À la Fédération Wallonie-Bruxelles, les partis de la majorité (Ecolo, PS et MR) veulent faire passer d'une à deux heures les cours de philosophie et citoyenneté dans l'enseignement officiel, en rendant l'heure restant de religion ou de morale laïque facultative. Un débat qui touche à une question plus profonde : comment envisager la diversité à l'école publique ?

Mercredi 1 décembre 2021

Aujourd'hui les écoles dans le réseau officiel francophone prévoient dans leur horaire régulier une heure de cours de philosophie et de citoyenneté (CPC) et une heure de cours de religion ou de morale laïque (RLMO) au choix de l'élève. Les partis de la majorité veulent passer d'une heure de CPC à deux heures et rendre l'heure de religion/morale facultative. Un groupe de travail parlementaire avec tous les partis s'est penché sur le projet de la majorité. Le lundi 22 novembre, le journal Le Soir résumait en une qu'avec ce projet, « la majorité signait la fin des cours de religion ».

Cette réforme risque d'obtenir l'inverse de ce qu'elle envisage. Au lieu de faire moins de distinctions entre élèves aux convictions diverses, cette réforme pourrait au contraire contribuer à renforcer la logique des réseaux convictionnels séparés aux dépens d'un large réseau public où tout le monde se sent chez soi dans la diversité.

Le PTB soutient une école publique inclusive. Chacun doit s’y sentir à l’aise et le bienvenu quelle que soit son origine sociale ou ethnique mais aussi quelles que soient ses conceptions philosophiques ou religieuses. Ce qui est proposé ici pourrait avoir pour conséquence que ce ne soit plus le cas. En effet, en rendant les cours de religion/morale (RLMO) optionnels comme le propose la majorité, ces cours risquent de se voir marginaliser. Car si un cours n'est plus obligatoire, l'école n'est plus obligée de l'organiser dans l'horaire régulier. Ils pourraient avoir lieu le samedi matin, le mercredi après-midi ou même en 9e heure.

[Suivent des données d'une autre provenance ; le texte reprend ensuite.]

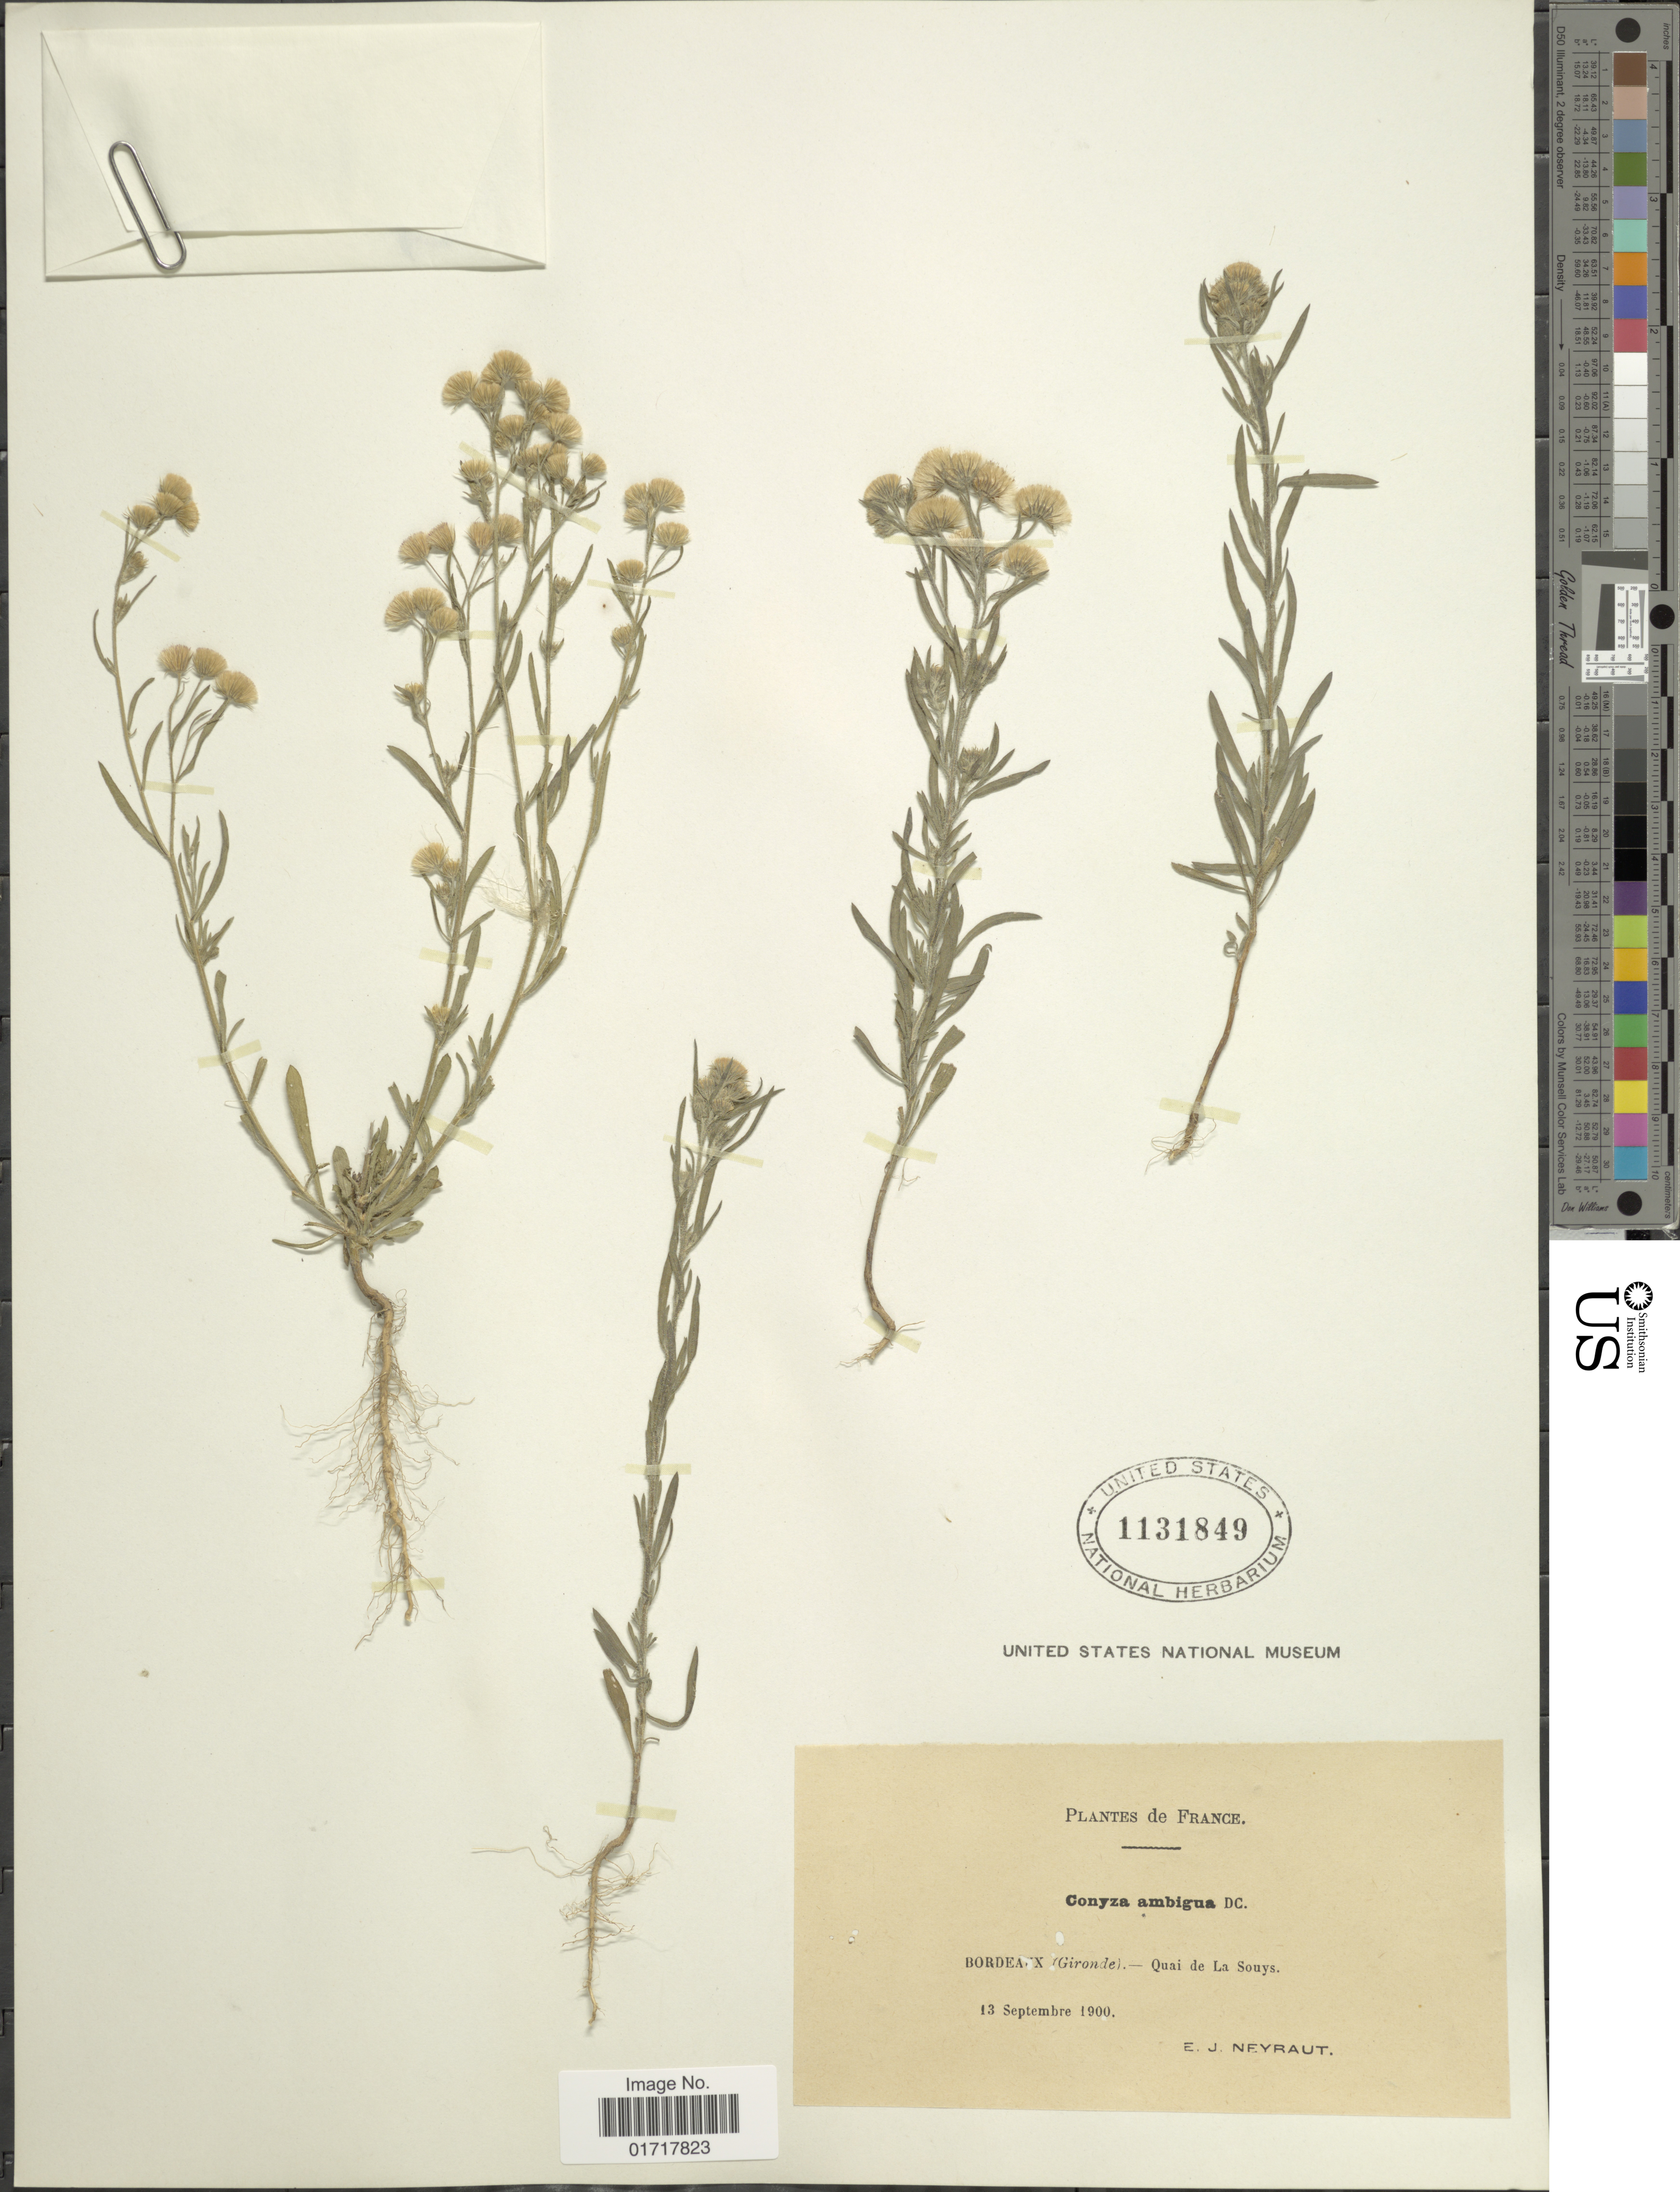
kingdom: Plantae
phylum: Tracheophyta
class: Magnoliopsida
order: Asterales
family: Asteraceae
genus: Conyza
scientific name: Conyza ambigua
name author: DC.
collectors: E. Neyraut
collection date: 1900-09-13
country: France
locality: Bordeaux (Gironde). - Quai de La Souys.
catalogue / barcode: US 1131849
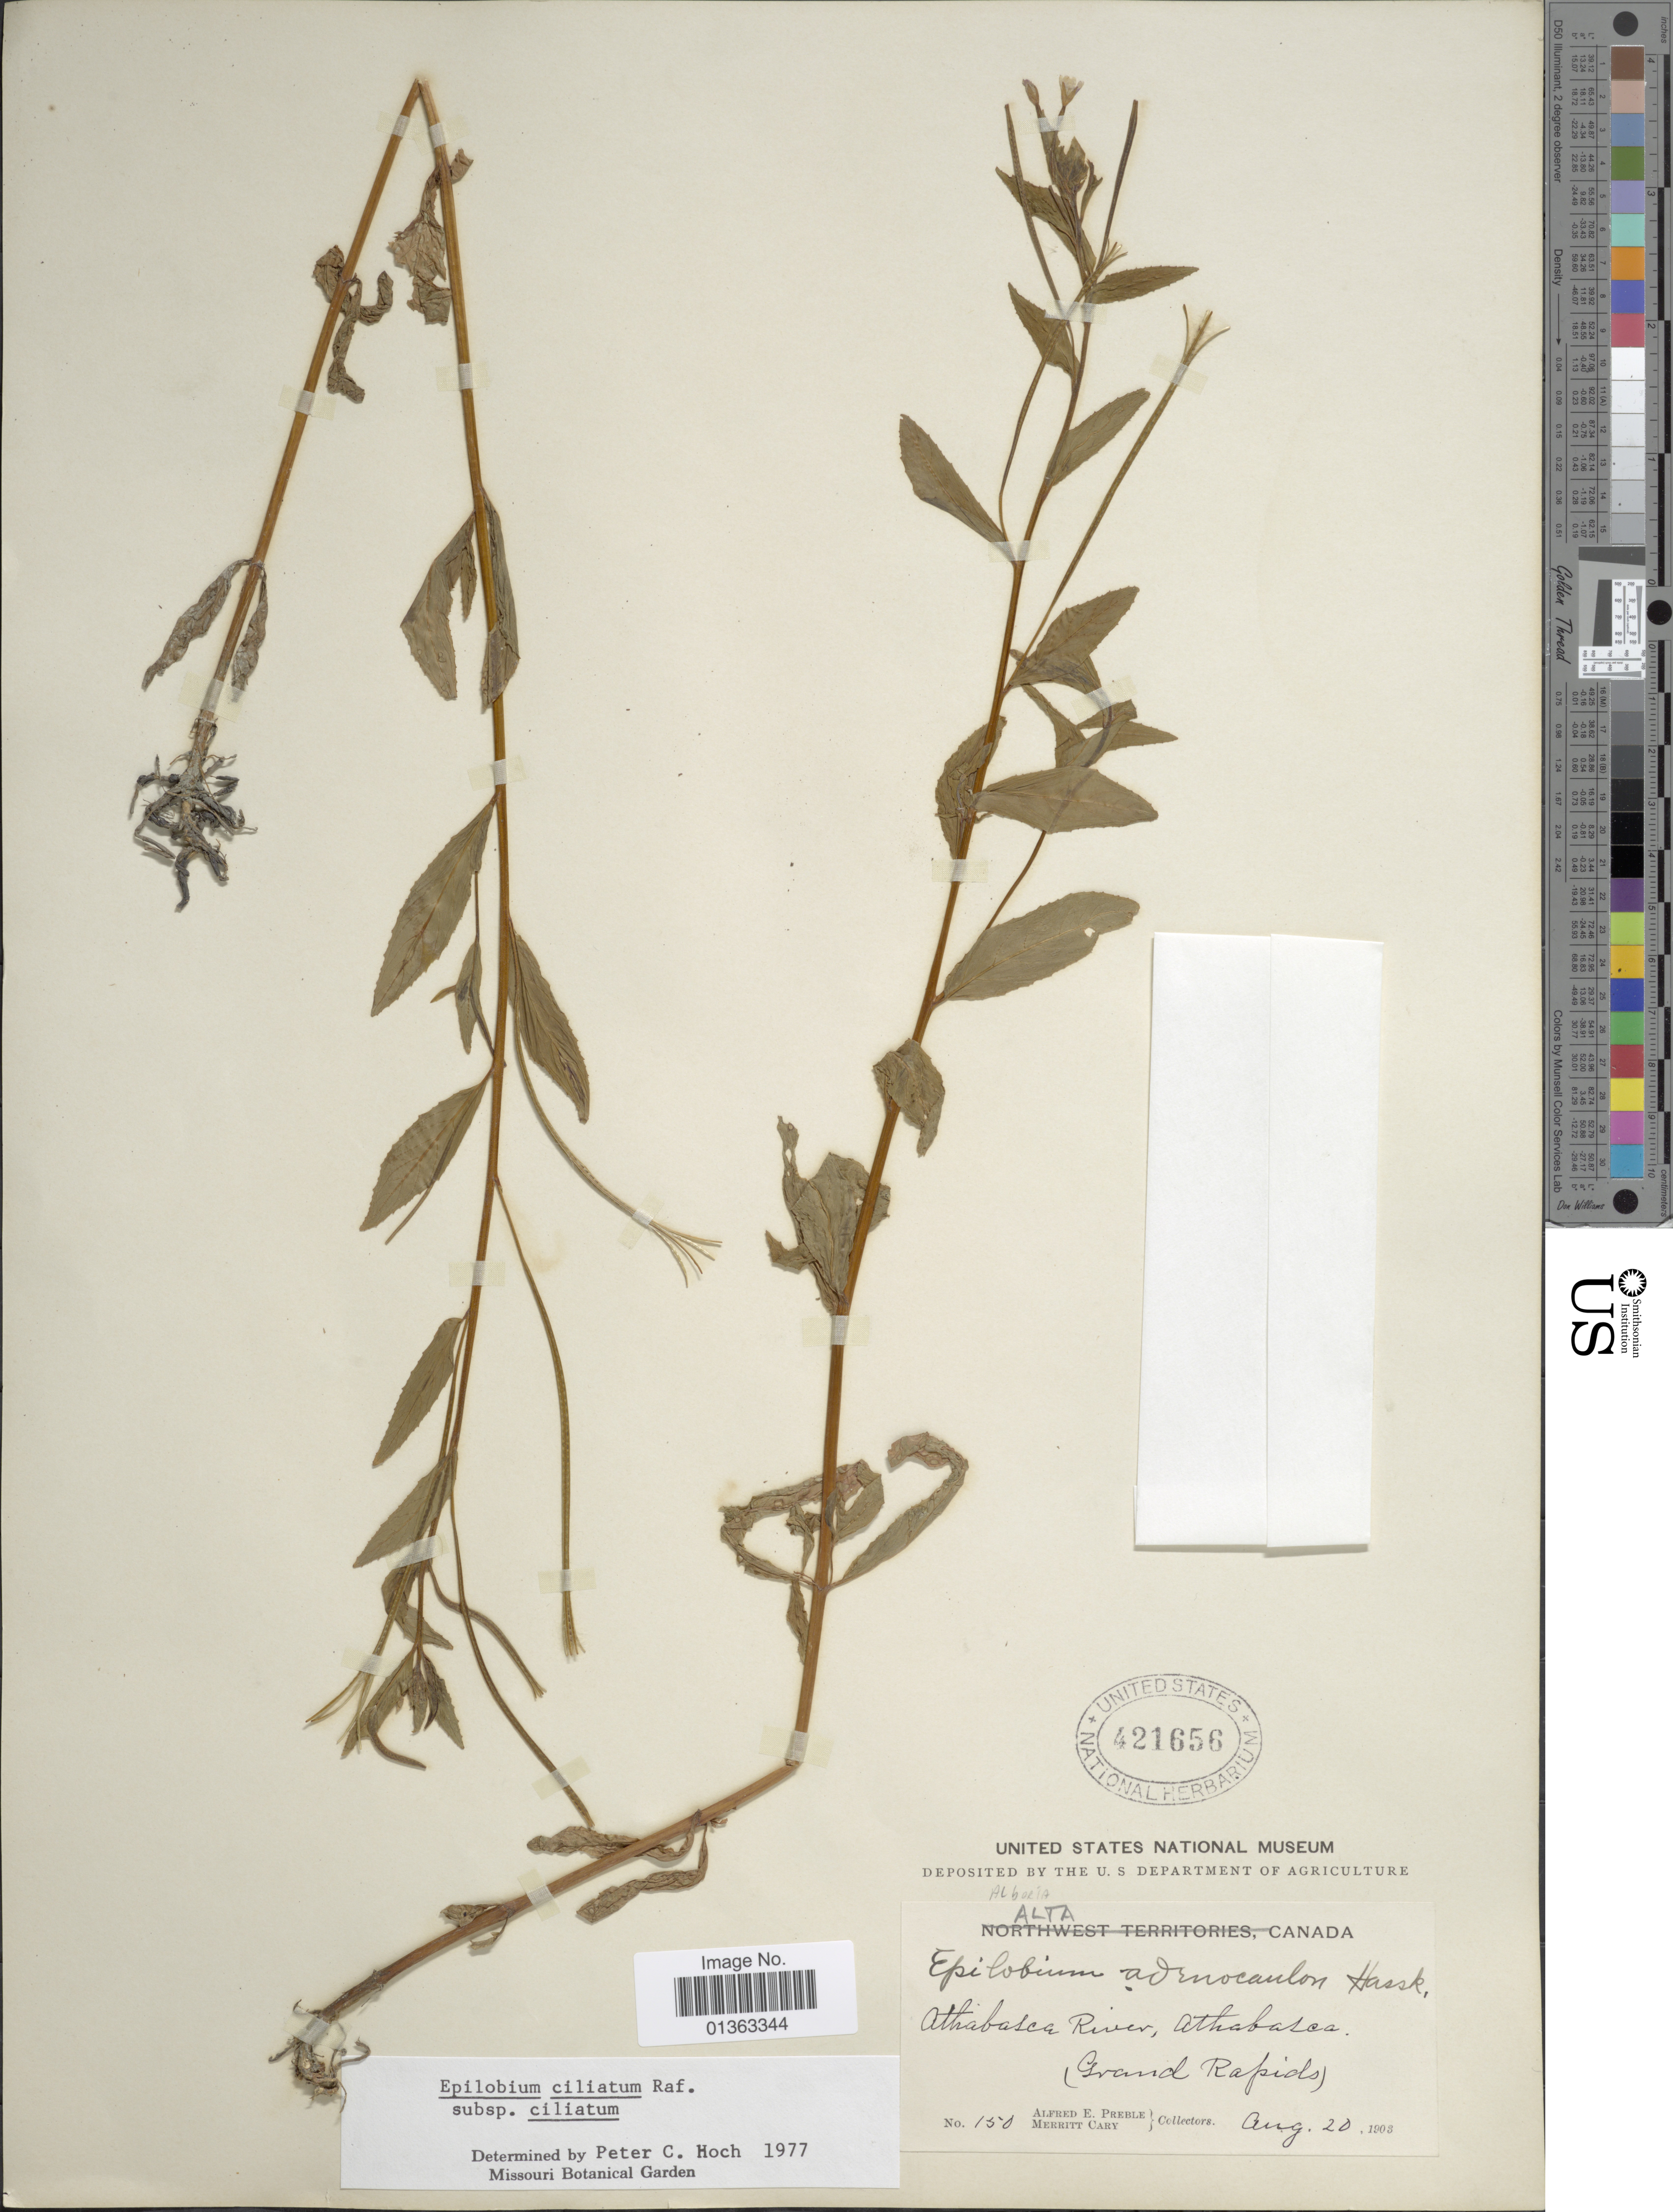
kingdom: Plantae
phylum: Tracheophyta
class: Magnoliopsida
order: Myrtales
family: Onagraceae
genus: Epilobium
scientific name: Epilobium ciliatum subsp. ciliatum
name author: Raf.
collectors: A. Preble & M. Cary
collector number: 150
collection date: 1903-08-20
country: Canada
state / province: Alberta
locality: Alta. Athabasca River, Athabasca (Grand Rapids).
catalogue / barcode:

Dans les recommandations du groupe de travail, les partis de la majorité (PS, Ecolo, MR) n'offraient pas trop de garanties à ce que les cours RLMO ne soient pas marginalisés. Leur seul critère était de les organiser « dans des conditions qui ne rendent pas excessivement difficile pour les élèves l’exercice de leur droit constitutionnel à une éducation morale ou religieuse ». Cette formulation ne présentait pas, selon le PTB, de garanties suffisantes. Pour la majorité, « des conditions difficiles » étaient donc acceptables ? Il fallait seulement qu'elles ne le soient pas « excessivement » ? C’est surtout excessivement flou comme garantie.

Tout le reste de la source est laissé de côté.